Ugandan businessman (born 1966)

Wilbrod Humphreys Owor, also Wilbrod Humphrey Owor, is a businessman, bank executive, and management consultant in Uganda. He is the executive director of Uganda Bankers Association, the umbrella body of Uganda's 25 commercial banks and one development bank. He was appointed to that position on 8 September 2016. He replaced Emmanuel Kikoni, who had served in that capacity from 2000 until 2016.

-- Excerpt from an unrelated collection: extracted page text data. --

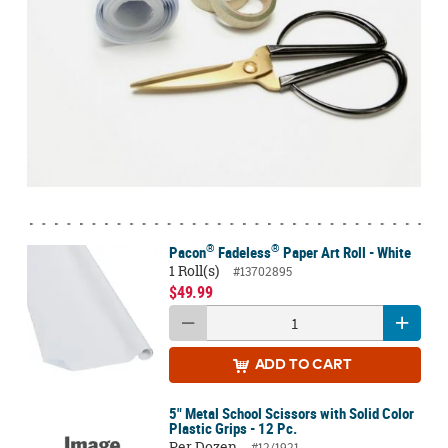
®
®
Pacon
Fadeless
Paper Art Roll - White
1 Roll(s)
#13702895
$49.99
ADD
TO CART
5" Metal School Scissors with Solid Color
Plastic Grips - 12 Pc.
Per Dozen
#12/1921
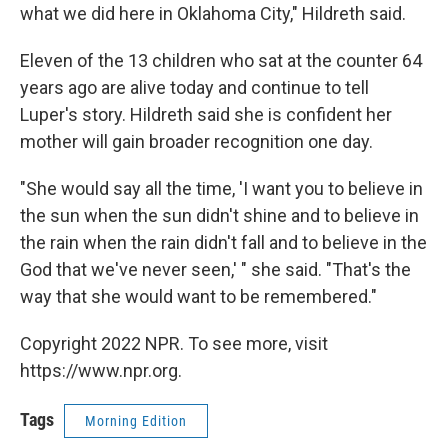
what we did here in Oklahoma City," Hildreth said.
Eleven of the 13 children who sat at the counter 64
years ago are alive today and continue to tell
Luper's story. Hildreth said she is confident her
mother will gain broader recognition one day.
"She would say all the time, 'I want you to believe in
the sun when the sun didn't shine and to believe in
the rain when the rain didn't fall and to believe in the
God that we've never seen,' " she said. "That's the
way that she would want to be remembered."
Copyright 2022 NPR. To see more, visit
https://www.npr.org.
Tags
Morning Edition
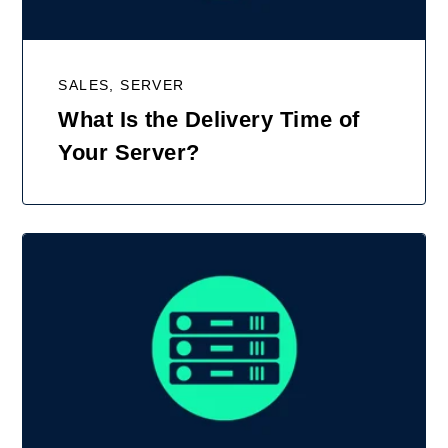
SALES, SERVER
What Is the Delivery Time of
Your Server?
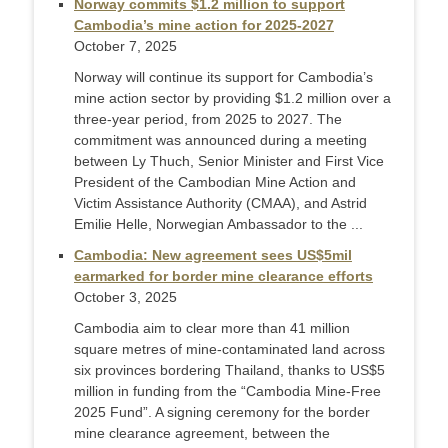
Norway commits $1.2 million to support
Cambodia’s mine action for 2025-2027
October 7, 2025
Norway will continue its support for Cambodia’s
mine action sector by providing $1.2 million over a
three-year period, from 2025 to 2027. The
commitment was announced during a meeting
between Ly Thuch, Senior Minister and First Vice
President of the Cambodian Mine Action and
Victim Assistance Authority (CMAA), and Astrid
Emilie Helle, Norwegian Ambassador to the ...
Cambodia: New agreement sees US$5mil
earmarked for border mine clearance efforts
October 3, 2025
Cambodia aim to clear more than 41 million
square metres of mine-contaminated land across
six provinces bordering Thailand, thanks to US$5
million in funding from the “Cambodia Mine-Free
2025 Fund”. A signing ceremony for the border
mine clearance agreement, between the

==Background and education==
Owor was born in Tororo District in the Eastern Region of Uganda circa 1966. He studied at St. Peter's College Tororo, before he was admitted to Makerere University. He graduated from Makerere with a Bachelor of Commerce, specializing in finance. His Master of Business Administration, specializing in strategic management, was jointly awarded by the Eastern and Southern African Management Institute and the Maastricht School of Management.

==Career==
Owor has served in several different capacities, including:

- Managing director and chief executive officer of United Bank for Africa (Uganda)
- Head of retail banking at DFCU Bank
- Head of channels at Barclays Bank of Uganda
- Financial controller at Sara Lee (East Africa)
- Head of budget at Colgate Palmolive (East Africa)

In his role at the Uganda Bankers Association, he has begun consultative discussions with stakeholders to seek a solution to the high cost of credit in Uganda. He is also tasked, together with the executive and management teams of the association, with "presenting industry members' issues to policy makers, making recommendations for policy change and enhancement based on industry trends".

==Other responsibilities==
Owor is the national chairman of St. Peter's College Old Boys Association.